Surely when the Department of Highways was authorized to enter into this contract, the legislature contemplated a binding agreement legally enforceable by both parties. A mutuality of obligation was created. To deny appellants a right of action would be to destroy the sanctity of all contracts made by state agencies and would seriously impair the operation of our government. It may be said that the legislature, in authorizing the Department to enter into a contract, by necessary implication authorized it to sue or be sued thereon.

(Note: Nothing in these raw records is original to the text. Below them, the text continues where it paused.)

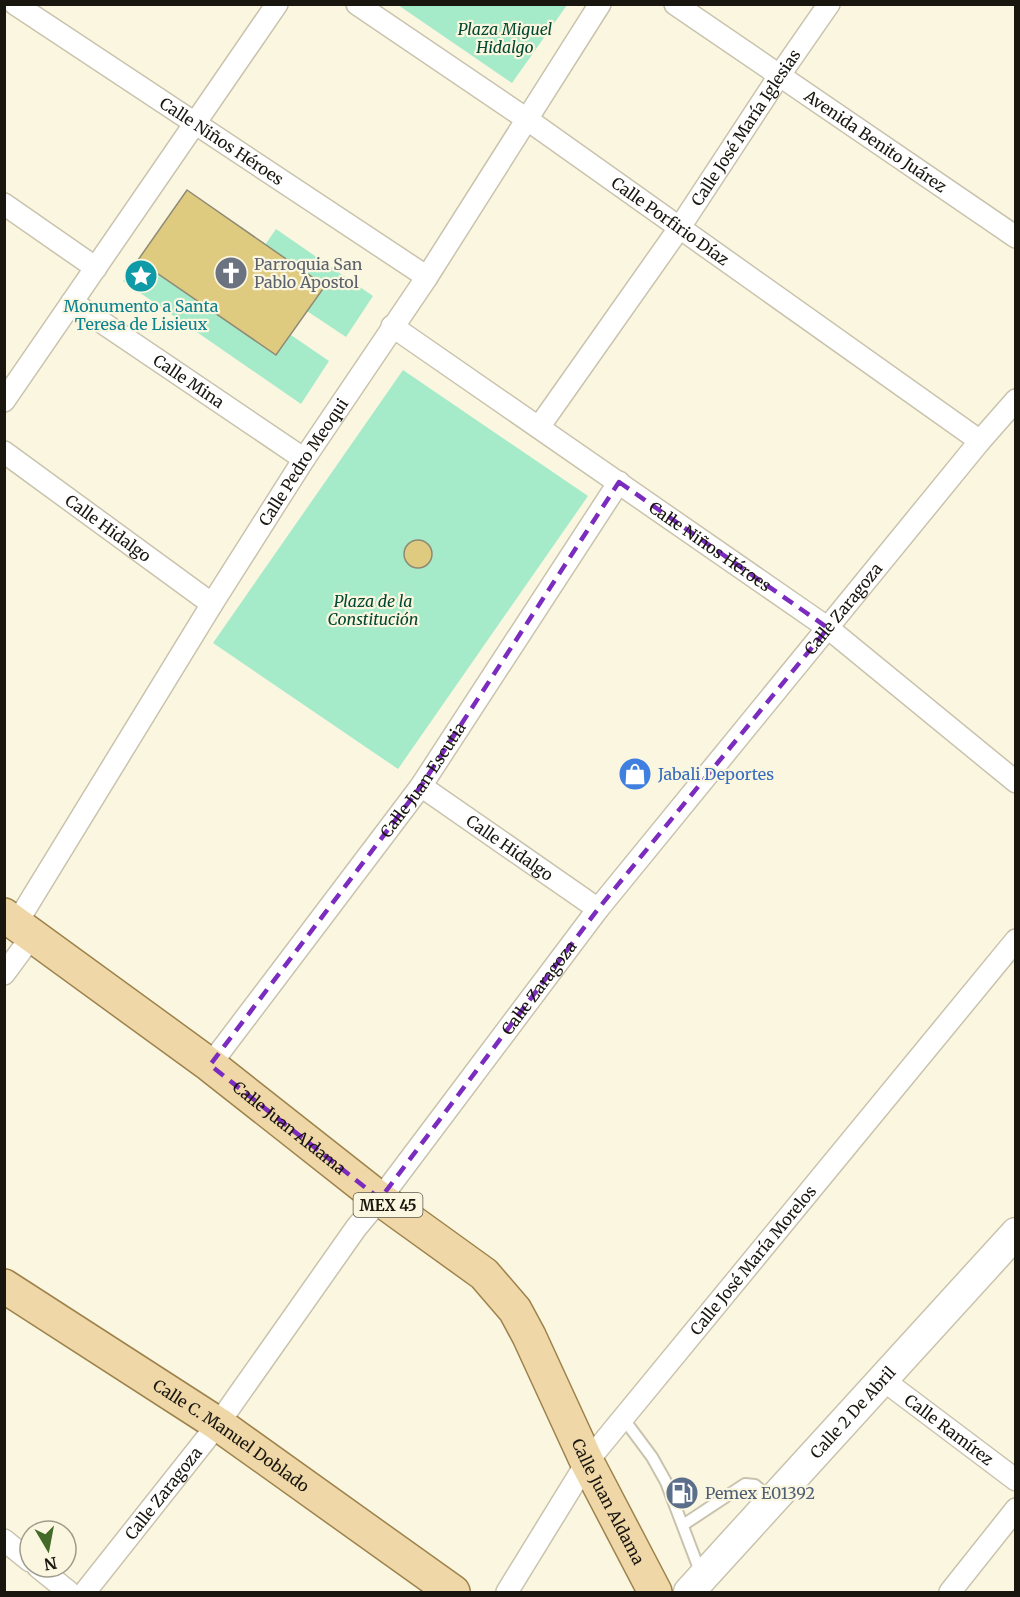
<svg xmlns="http://www.w3.org/2000/svg" width="1020" height="1597" viewBox="0 0 1020 1597" font-family="Merriweather,serif">
	<style>
		.green { fill: #a5ebca }
		.building { fill: #decb7f; stroke: #8f8a75; stroke-width: 1.5 }
		.lines { fill: none; stroke-linecap: round; stroke-linejoin: round }
		.lane-casing { stroke: #c9c3ae; stroke-width: 14 }
		.street-casing { stroke: #c9c3ae; stroke-width: 24 }
		.secondary-casing { stroke: #c9c3ae; stroke-width: 33 }
		.primary-casing { stroke: #9d824c; stroke-width: 36 }
		.lane { stroke: #fff; stroke-width: 10 }
		.street { stroke: #fff; stroke-width: 21 }
		.secondary { stroke: #fff; stroke-width: 30 }
		.primary { stroke: #efd7a7; stroke-width: 33 }
		.marked { fill: none; stroke: #7b2cbf; stroke-width: 4.5; stroke-dasharray: 12 8; stroke-linejoin: round }
		.labels { text-anchor: middle; dominant-baseline: central; stroke-width: 4.5; stroke-linejoin: round; paint-order: stroke }
		.shield { fill: #fbf6df; stroke: #5c594d; stroke-width: 1.5 }
		.shield-label { font-size: 15px; font-weight: bold; fill: #18160e }
		.park-label { font-size: 16px; font-style: italic; fill: #004831; stroke: #fbf6df }
		.street-label { font-size: 16px; fill: #18160e; stroke: #fbf6df }
		.worship-label { font-size: 16px; fill: #5b616d; stroke: #fbf6df; text-anchor: start }
		.culture-label { font-size: 16px; fill: #0d838f; stroke: #fbf6df }
		.shop-label { font-size: 16px; fill: #366cbe; stroke: #fbf6df; text-anchor: start }
		.service-label { font-size: 16px; fill: #4e5e75; stroke: #fbf6df; text-anchor: start }
	</style>
	<rect width="100%" height="100%" fill="#fbf6df"/>
	<!-- green -->
	<path class="green" d="M398 5H567L512 83Z
		M276 229 373 296 346 337 307 311 325 286 265 245Z
		M138 260 276 355 291 335 329 361 301 404 123 281Z
		M403 370 588 496 398 769 213 643Z"/>
	<!-- building -->
	<path class="building" d="M187 190 325 286 276 355 138 260Z
		M404 554a14 14 0 1 1 28 0a14 14 0 1 1-28 0Z"/>
	<g class="lines">
		<!-- lane casing -->
		<g class="lane-casing">
			<path id="lane" d="M623 1418 652 1457 666 1482 701 1574
				M683 1525 745 1484 755 1485 772 1500"/>
		</g>
		<!-- street casing -->
		<g class="street-casing">
			<g id="street">
				<path id="s1" d="M15 4 427 277"/>
				<path id="s2" d="M357 4 528 120 980 441"/>
				<path id="s3" d="M675 4 1016 237"/>
				<path d="M4 204 96 268"/>
				<path id="s4" d="M72 302 304 459"/>
				<path id="s5" d="M392 326 828 628 1016 782"/>
				<path d="M4 401 277 4"/>
				<path id="s6" d="M539 427 680 227 779 76 829 4"/>
				<path id="s7" d="M4 452 212 604"/>
				<path id="s8" d="M421 786 598 909"/>
				<path id="s9" d="M16 924 212 604 304 459 427 277 600 4"/>
				<path d="M4 974 32 936"/>
				<path id="s10" d="M210 1065 421 786 619 482"/>
				<path id="s11" d="M882 1379 1016 1480"/>
				<path d="M4 1540 30 1561"/>
				<path d="M38 1567 69 1592"/>
				<path id="s12" d="M85 1592 218 1424 356 1228 380 1199 598 909 980 441 1016 400"/>
				<path id="s13" d="M507 1592 587 1462 1016 940"/>
				<path d="M950 1592 1016 1509"/>
			</g>
		</g>
		<!-- secondary casing -->
		<g class="secondary-casing">
			<g id="secondary">
				<path id="s14" d="M689 1592 1016 1233"/>
			</g>
		</g>
		<!-- primary casing -->
		<g class="primary-casing">
			<g id="primary">
				<path id="s15" d="M4 915 210 1065 380 1199 484 1274 515 1310 529 1336 587 1462 655 1592"/>
				<path id="s16" d="M4 1286 218 1424 453 1592"/>
			</g>
		</g>
		<!-- lane -->
		<use href="#lane" class="lane"/>
		<!-- street -->
		<use href="#street" class="street"/>
		<!-- secondary -->
		<use href="#secondary" class="secondary"/>
		<!-- primary -->
		<use href="#primary" class="primary"/>
	</g>
	<!-- marked area -->
	<path class="marked" d="M619 482 828 628 598 909 380 1199 210 1065 421 786Z"/>
	<!-- icons -->
	<defs>
		<g id="church-disc" transform="scale(1.725)"><circle r="9.5" fill="#6b7280" stroke="#fbf6df"/><path d="M-1.2-6h2.4v3.5h3.3v2.4h-3.3V6h-2.4V-.1h-3.3v-2.4h3.3Z" fill="#fff"/></g>
		<g id="sight-disc" transform="scale(1.725)"><circle r="9.5" fill="#0f9aa8" stroke="#fbf6df"/><path d="M0-6L1.8-2.2L6-1.7L2.9 1.2L3.7 5.4L0 3.3L-3.7 5.4L-2.9 1.2L-6-1.7L-1.8-2.2Z" fill="#fff"/></g>
		<g id="shop-disc" transform="scale(1.725)"><circle r="9.5" fill="#3f7fe0" stroke="#fbf6df"/><path d="M-5-2.5h2.3a2.7 3.5 0 0 1 5.4 0H5L5.5 6h-11ZM-1.5-2.5h3a1.5 2.3 0 0 0-3 0Z" fill="#fff"/></g>
		<g id="fuel-disc" transform="scale(1.725)"><circle r="9.5" fill="#5c6f8a" stroke="#fbf6df"/><path d="M-5.5-6h7V0h2V4h1.3V-2.5L3-4.5l.8-.8L6-3V5H2.5V1h-1V6h-7ZM-4.2-4.7v3.2H.2V-4.7Z" fill="#fff"/></g>
	</defs>
	<g fill-rule="evenodd">
		<use href="#church-disc" x="231" y="273"/>
		<use href="#sight-disc" x="141" y="276"/>
		<use href="#shop-disc" x="635" y="774"/>
		<use href="#fuel-disc" x="682" y="1493"/>
	</g>
	<g class="labels">
		<!-- shield labels -->
		<rect class="shield" x="353.5" y="1193" width="69" height="24" rx="4.5"/>
		<g class="shield-label">
			<text x="388" y="1205">MEX 45</text>
		</g>
		<!-- park labels -->
		<g class="park-label">
			<text x="505" y="29">Plaza Miguel<tspan x="505" dy="18">Hidalgo</tspan></text>
			<text x="373" y="601">Plaza de la<tspan x="373" dy="18">Constitución</tspan></text>
		</g>
		<!-- street labels -->
		<g class="street-label">
			<text stroke="none"><textPath href="#s6" startOffset="364">Calle José María Iglesias</textPath></text>
			<text stroke="none"><textPath href="#s1" startOffset="248">Calle Niños Héroes</textPath></text>
			<text stroke="none"><textPath href="#s3" startOffset="243">Avenida Benito Juárez</textPath></text>
			<text stroke="none"><textPath href="#s2" startOffset="381">Calle Porfirio Díaz</textPath></text>
			<text stroke="none"><textPath href="#s4" startOffset="141">Calle Mina</textPath></text>
			<text stroke="none"><textPath href="#s9" startOffset="544">Calle Pedro Meoqui</textPath></text>
			<text stroke="none"><textPath href="#s7" startOffset="129">Calle Hidalgo</textPath></text>
			<text stroke="none"><textPath href="#s5" startOffset="387">Calle Niños Héroes</textPath></text>
			<text stroke="none"><textPath href="#s12" startOffset="1242">Calle Zaragoza</textPath></text>
			<text stroke="none"><textPath href="#s10" startOffset="356">Calle Juan Escutia</textPath></text>
			<text stroke="none"><textPath href="#s8" startOffset="108">Calle Hidalgo</textPath></text>
			<text stroke="none"><textPath href="#s12" startOffset="756">Calle Zaragoza</textPath></text>
			<text stroke="none"><textPath href="#s15" startOffset="356">Calle Juan Aldama</textPath></text>
			<text stroke="none"><textPath href="#s13" startOffset="414">Calle José María Morelos</textPath></text>
			<text stroke="none"><textPath href="#s14" startOffset="243">Calle 2 De Abril</textPath></text>
			<text stroke="none"><textPath href="#s11" startOffset="84">Calle Ramírez</textPath></text>
			<text stroke="none"><textPath href="#s16" startOffset="272">Calle C. Manuel Doblado</textPath></text>
			<text stroke="none"><textPath href="#s12" startOffset="126">Calle Zaragoza</textPath></text>
			<text stroke="none"><textPath href="#s15" startOffset="860">Calle Juan Aldama</textPath></text>
		</g>
		<!-- worship labels -->
		<g class="worship-label">
			<text x="254" y="264">Parroquia San<tspan x="254" dy="18">Pablo Apostol</tspan></text>
		</g>
		<!-- culture labels -->
		<g class="culture-label">
			<text x="141" y="306">Monumento a Santa<tspan x="141" dy="18">Teresa de Lisieux</tspan></text>
		</g>
		<!-- shop labels -->
		<g class="shop-label">
			<text x="658" y="774">Jabali Deportes</text>
		</g>
		<!-- service labels -->
		<g class="service-label">
			<text x="705" y="1493">Pemex E01392</text>
		</g>
	</g>
	<!-- border -->
	<rect width="1020" height="1597" fill="none" stroke="#18160e" stroke-width="12"/>
	<!-- north arrow -->
	<g transform="translate(48 1549) rotate(170)"><circle r="28" fill="#fbf6df" stroke="#a09c8b" stroke-width="1.5"/>
	<path d="M0-4.5L10 22L0 15L-10 22Z" fill="#436b27"/>
	<text y="-9" font-size="16" font-weight="bold" text-anchor="middle" fill="#18160e">N</text>
	</g>
</svg>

What we have said above sufficiently answers the Department's principal argument that to permit suit against it on this contract would create or increase a liability of the Commonwealth, which admittedly cannot be done without specific statutory authorization. The contract created the liability, whatever it is, and the legislature expressly consented to the creation of such liability. During the oral argument an attempt was made to distinguish the cases relied upon by appellants on the ground that in them the liability was liquidated; whereas, in the present case it must be determined. This is a distinction without a difference. The liability to perform the contract has been created, and the determination of its extent is an ancillary matter of construction and accounting. The amount for which the Department has legally obligated itself has nothing whatever to do with the fundamental right to enforce the obligation, which is the question before us.

We think this is clearly demonstrated by the cases in which we have recognized the right of the parties to submit to arbitration, under KRS 417.011 (or a similar statute), controversies over amounts arising under contracts with counties. See Remington v. Harrison County Court, 12 Bush. 148, and Carter v. Krueger & Son, 175 Ky. 399, 194 S.W.2d 553. Each of these cases involved claims for extra compensation for construction work done under a contract with a county.

No question seems to be raised, or could properly be raised, concerning the authority of the Department to enter into the arbitration agreement since this is clearly a supplemental contract it was authorized to make.

*31 To the extent that the arbitration agreement relates to the enforcement or performance of the contract, the Franklin Circuit Court had jurisdiction to proceed under KRS 417.011, and the attempted cancellation of the agreement was ineffective to terminate that proceeding. The circuit court erroneously set aside the original order submitting to arbitration on the ground that it was without jurisdiction.

The judgment is reversed for consistent proceedings.